### SHORT TASK
Extract the records below from their first line up to and including the line with "प्रतिभेलाही", and repeat those lines unchanged.
--- Begin PROVIDED INFORMATION ---
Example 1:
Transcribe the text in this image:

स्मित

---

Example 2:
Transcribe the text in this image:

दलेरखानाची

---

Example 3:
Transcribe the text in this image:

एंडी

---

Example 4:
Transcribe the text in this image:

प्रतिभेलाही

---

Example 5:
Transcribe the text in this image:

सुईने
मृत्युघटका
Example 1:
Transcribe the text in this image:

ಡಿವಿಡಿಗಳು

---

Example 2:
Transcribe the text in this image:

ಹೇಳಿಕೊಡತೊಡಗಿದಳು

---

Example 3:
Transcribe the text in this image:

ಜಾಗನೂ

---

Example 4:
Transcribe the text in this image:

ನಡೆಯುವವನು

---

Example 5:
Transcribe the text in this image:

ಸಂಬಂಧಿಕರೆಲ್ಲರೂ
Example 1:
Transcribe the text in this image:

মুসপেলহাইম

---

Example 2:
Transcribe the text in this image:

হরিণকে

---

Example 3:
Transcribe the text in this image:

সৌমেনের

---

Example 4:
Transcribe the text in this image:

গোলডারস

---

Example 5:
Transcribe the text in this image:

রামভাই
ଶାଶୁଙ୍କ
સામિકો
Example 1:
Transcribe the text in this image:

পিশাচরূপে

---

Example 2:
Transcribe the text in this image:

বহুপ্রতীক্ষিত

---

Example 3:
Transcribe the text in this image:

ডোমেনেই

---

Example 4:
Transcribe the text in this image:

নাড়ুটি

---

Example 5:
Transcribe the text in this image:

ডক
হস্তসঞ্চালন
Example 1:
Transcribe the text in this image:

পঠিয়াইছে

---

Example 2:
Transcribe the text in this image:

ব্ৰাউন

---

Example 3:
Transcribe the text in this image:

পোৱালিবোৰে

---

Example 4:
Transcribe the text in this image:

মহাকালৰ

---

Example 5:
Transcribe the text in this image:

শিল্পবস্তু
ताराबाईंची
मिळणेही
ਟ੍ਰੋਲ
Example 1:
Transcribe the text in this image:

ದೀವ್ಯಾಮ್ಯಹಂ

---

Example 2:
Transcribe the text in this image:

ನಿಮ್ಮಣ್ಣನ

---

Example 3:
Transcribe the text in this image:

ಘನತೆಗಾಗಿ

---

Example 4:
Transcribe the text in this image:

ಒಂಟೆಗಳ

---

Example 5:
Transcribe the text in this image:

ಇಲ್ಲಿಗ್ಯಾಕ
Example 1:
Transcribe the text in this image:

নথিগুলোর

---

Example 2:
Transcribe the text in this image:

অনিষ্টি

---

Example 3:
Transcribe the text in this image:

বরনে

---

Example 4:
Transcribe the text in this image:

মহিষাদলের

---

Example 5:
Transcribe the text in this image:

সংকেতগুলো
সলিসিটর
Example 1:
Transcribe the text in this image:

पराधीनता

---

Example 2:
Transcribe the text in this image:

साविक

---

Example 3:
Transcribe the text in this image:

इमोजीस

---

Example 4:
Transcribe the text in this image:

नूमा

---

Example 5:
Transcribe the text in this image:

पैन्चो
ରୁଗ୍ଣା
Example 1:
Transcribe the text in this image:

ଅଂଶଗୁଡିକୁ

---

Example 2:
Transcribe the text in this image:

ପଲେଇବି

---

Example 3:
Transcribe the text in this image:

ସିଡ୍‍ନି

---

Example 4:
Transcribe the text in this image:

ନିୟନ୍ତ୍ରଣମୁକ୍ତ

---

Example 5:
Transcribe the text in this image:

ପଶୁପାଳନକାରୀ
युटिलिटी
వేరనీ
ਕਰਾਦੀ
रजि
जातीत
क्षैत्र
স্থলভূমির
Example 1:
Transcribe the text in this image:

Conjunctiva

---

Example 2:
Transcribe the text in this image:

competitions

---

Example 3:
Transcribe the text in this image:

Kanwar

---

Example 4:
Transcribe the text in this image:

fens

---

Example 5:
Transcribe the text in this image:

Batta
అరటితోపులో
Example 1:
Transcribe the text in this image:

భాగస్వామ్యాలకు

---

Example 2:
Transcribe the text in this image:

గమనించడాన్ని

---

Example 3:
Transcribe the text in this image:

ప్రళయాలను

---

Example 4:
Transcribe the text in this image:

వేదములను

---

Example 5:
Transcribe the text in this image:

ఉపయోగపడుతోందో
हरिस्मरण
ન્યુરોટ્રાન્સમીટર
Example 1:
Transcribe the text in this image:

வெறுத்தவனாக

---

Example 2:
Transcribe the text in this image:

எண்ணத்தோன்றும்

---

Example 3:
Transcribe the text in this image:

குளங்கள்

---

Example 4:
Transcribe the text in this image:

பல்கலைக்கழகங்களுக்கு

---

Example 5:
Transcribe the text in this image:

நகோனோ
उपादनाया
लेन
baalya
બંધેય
--- End PROVIDED INFORMATION ---
### FINAL RESULT
Example 1:
Transcribe the text in this image:

स्मित

---

Example 2:
Transcribe the text in this image:

दलेरखानाची

---

Example 3:
Transcribe the text in this image:

एंडी

---

Example 4:
Transcribe the text in this image:

प्रतिभेलाही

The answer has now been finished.